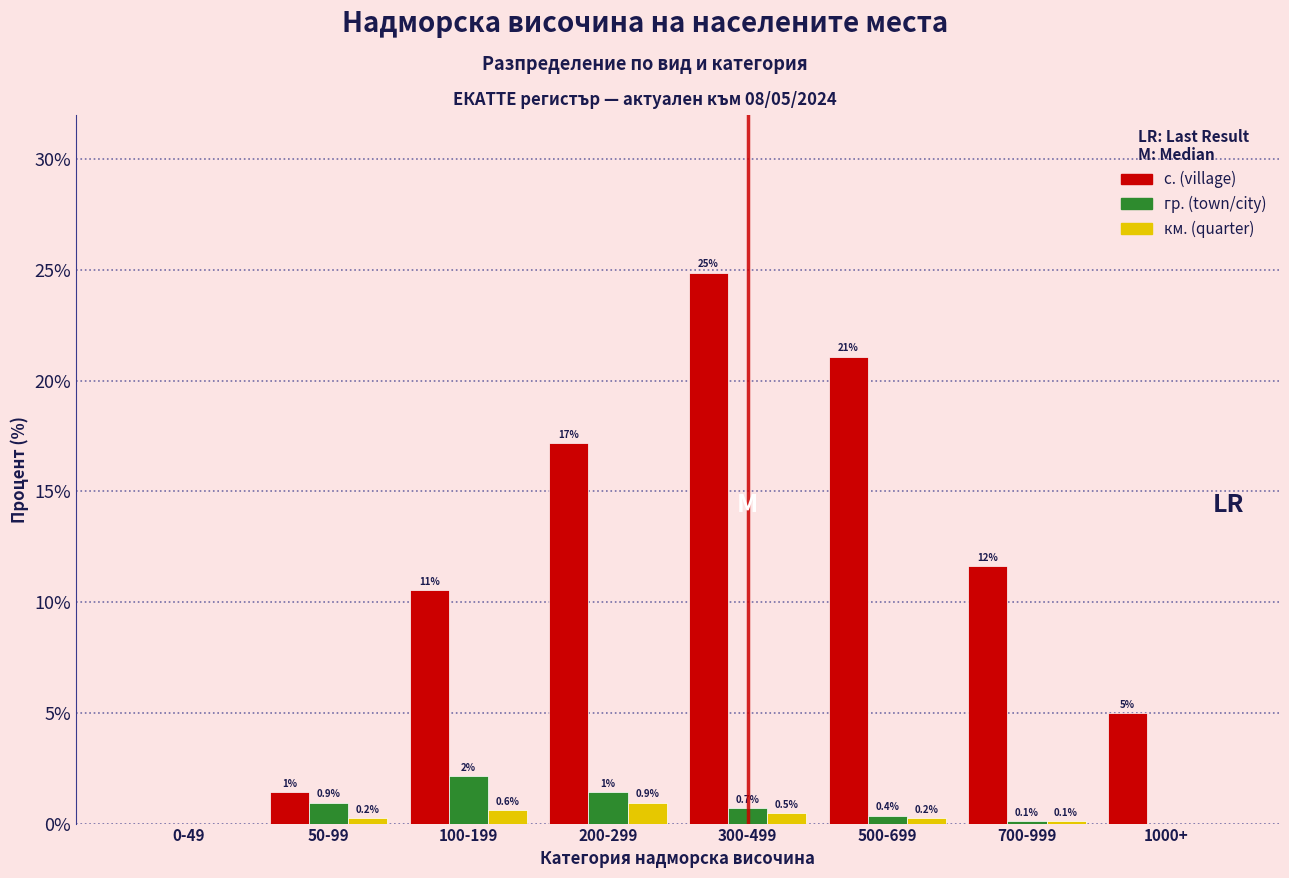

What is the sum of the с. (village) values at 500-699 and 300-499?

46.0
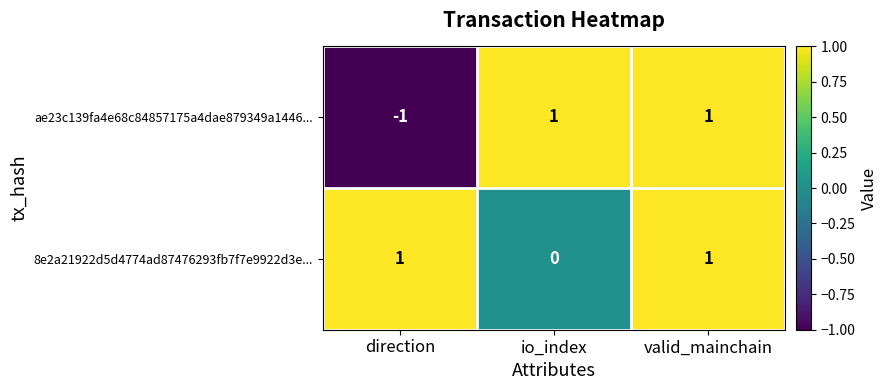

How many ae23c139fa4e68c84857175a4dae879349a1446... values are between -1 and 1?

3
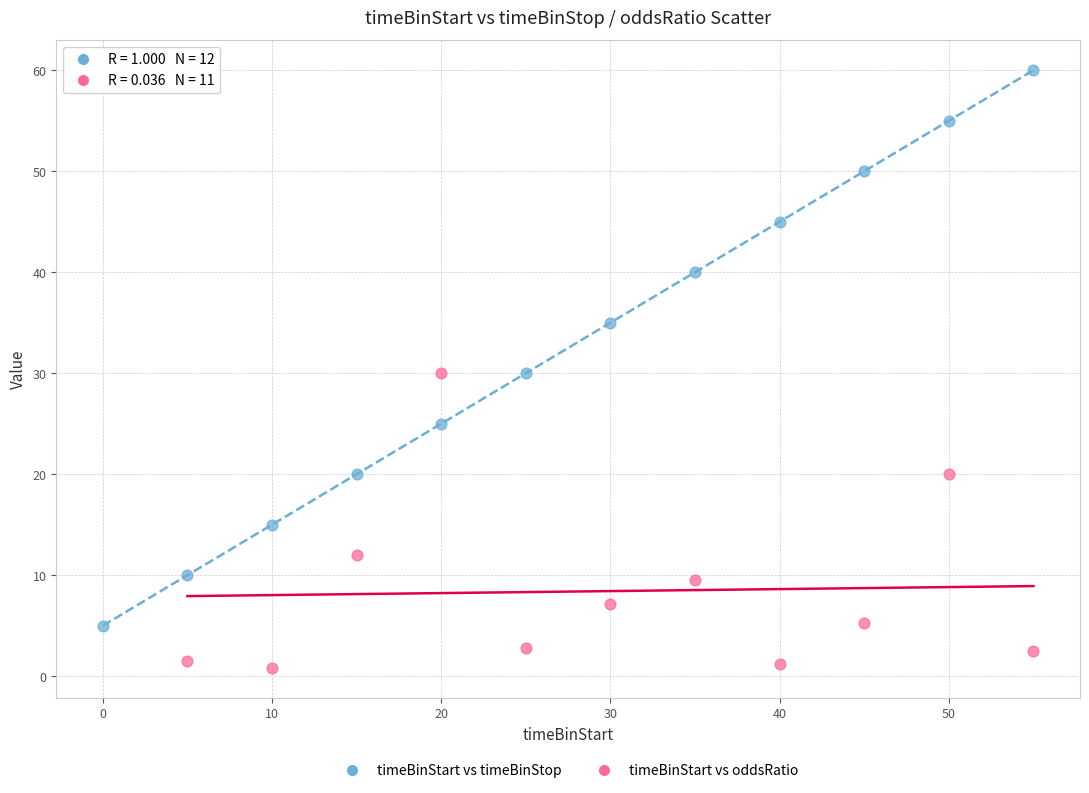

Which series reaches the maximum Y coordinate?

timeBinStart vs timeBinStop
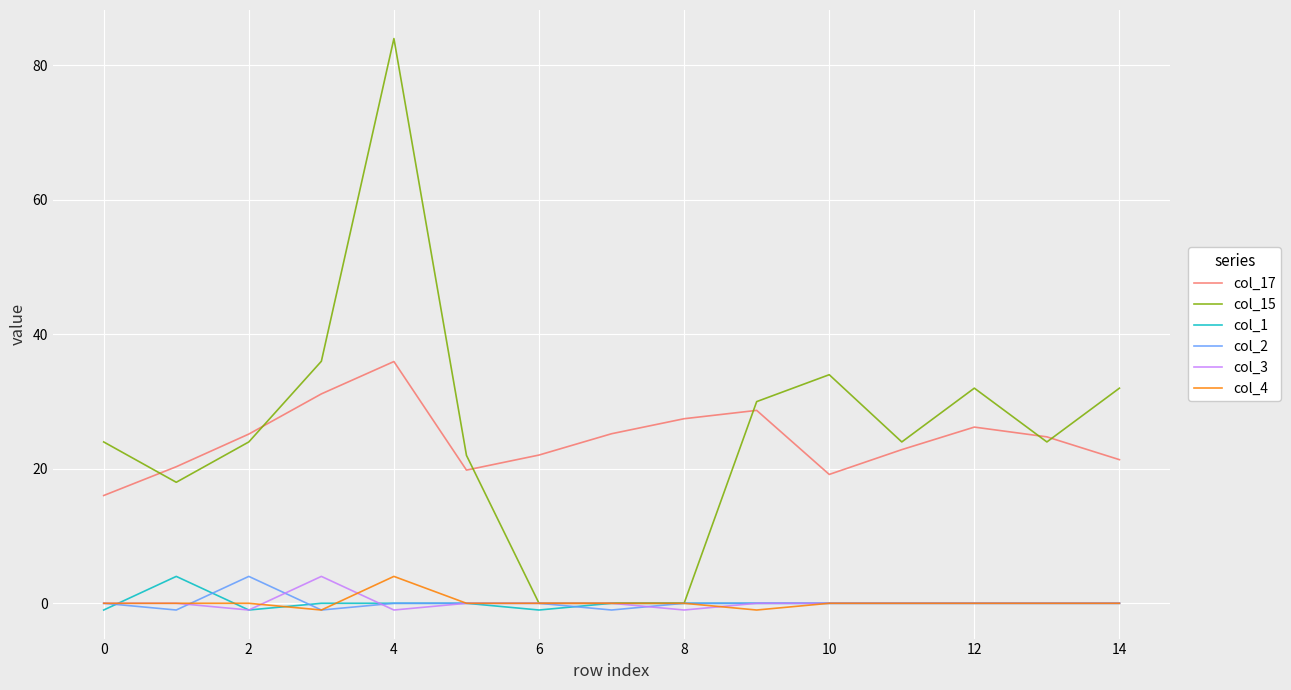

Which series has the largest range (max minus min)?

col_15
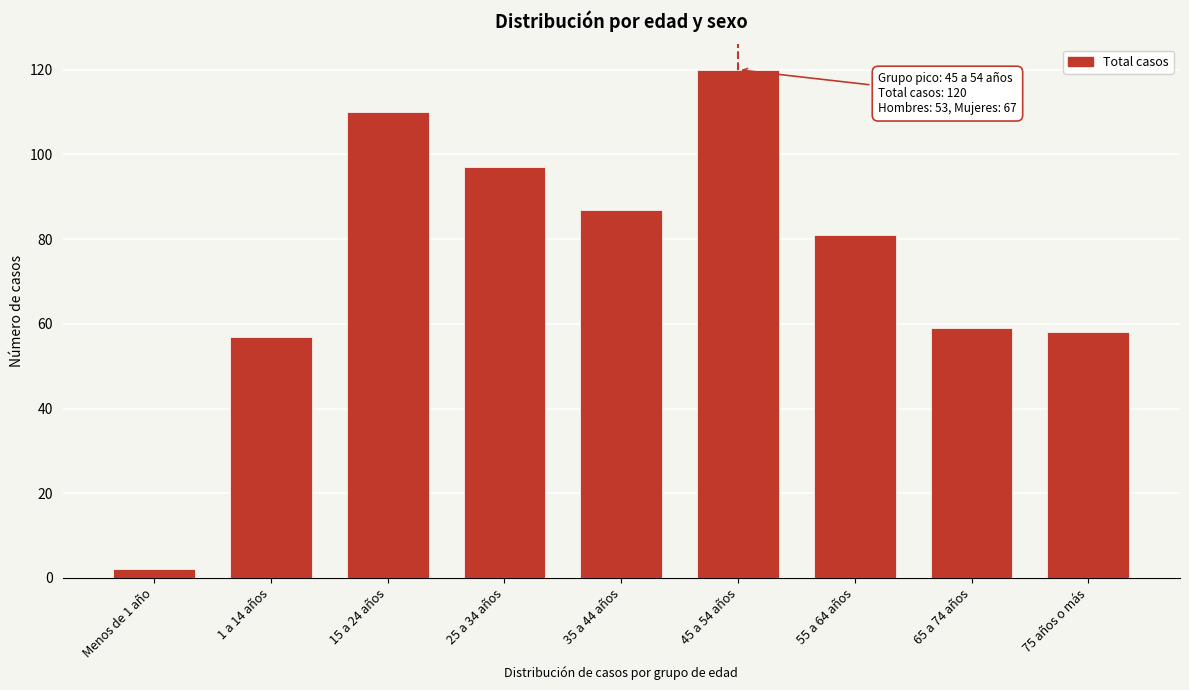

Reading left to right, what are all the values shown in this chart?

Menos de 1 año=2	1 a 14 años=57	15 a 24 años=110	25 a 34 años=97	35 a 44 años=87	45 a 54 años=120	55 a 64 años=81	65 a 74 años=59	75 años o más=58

========================================

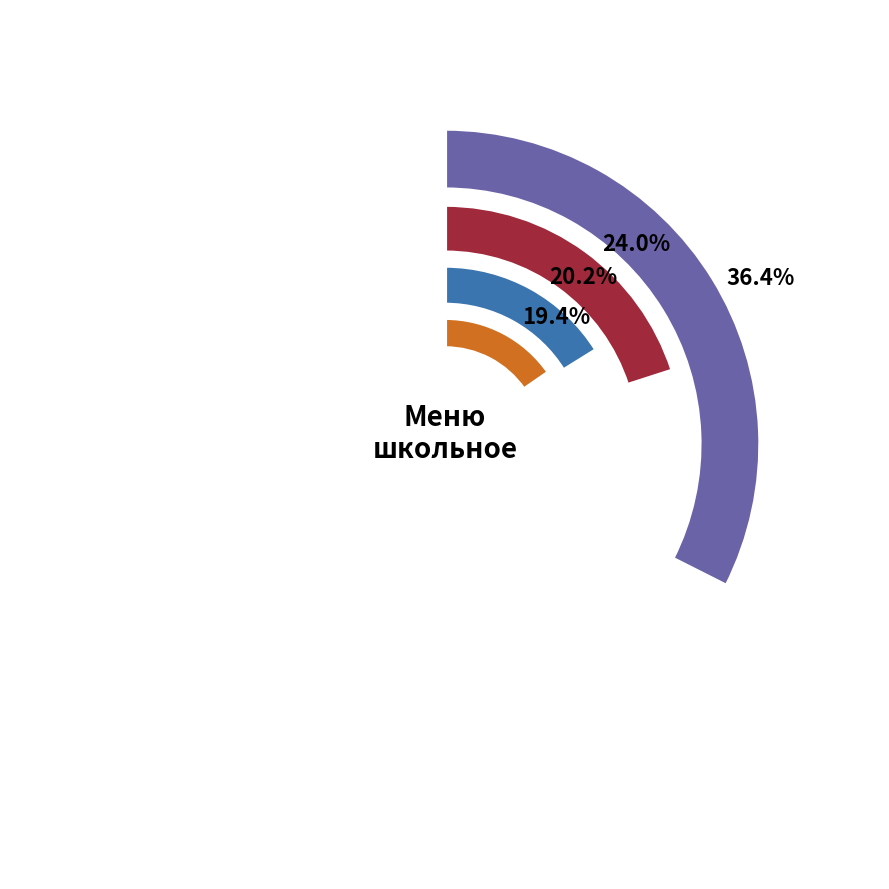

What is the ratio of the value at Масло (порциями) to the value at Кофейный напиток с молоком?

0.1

========================================

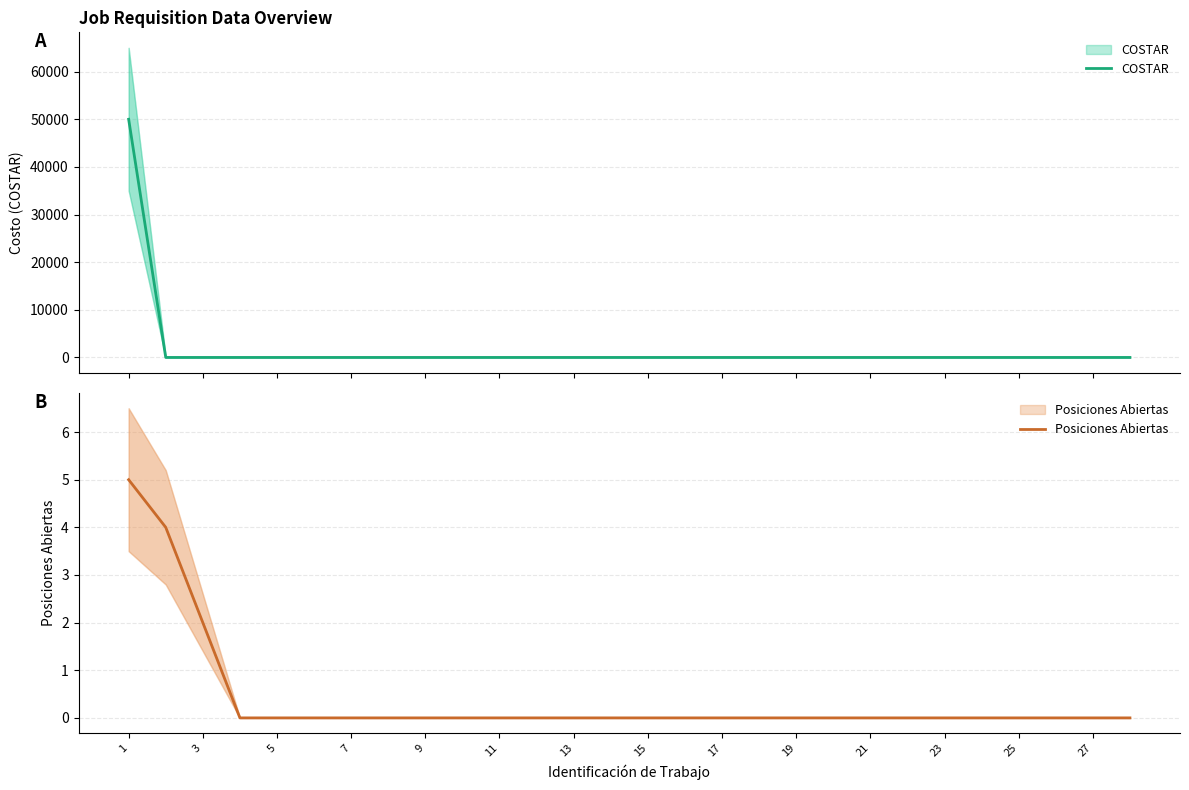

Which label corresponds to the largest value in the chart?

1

========================================

### REQUIRED ACTION
Please rewrite the material as a numbered list, starting with the line that contains "What is the sum" and going on through the line that contains "Reading left to". Leave out blank lines and the pictures.

### THE ANSWER
1. What is the sum of the с. (village) values at 500-699 and 300-499?
2. 46.0
3. How many ae23c139fa4e68c84857175a4dae879349a1446... values are between -1 and 1?
4. 3
5. Which series reaches the maximum Y coordinate?
6. timeBinStart vs timeBinStop
7. Which series has the largest range (max minus min)?
8. col_15
9. Reading left to right, what are all the values shown in this chart?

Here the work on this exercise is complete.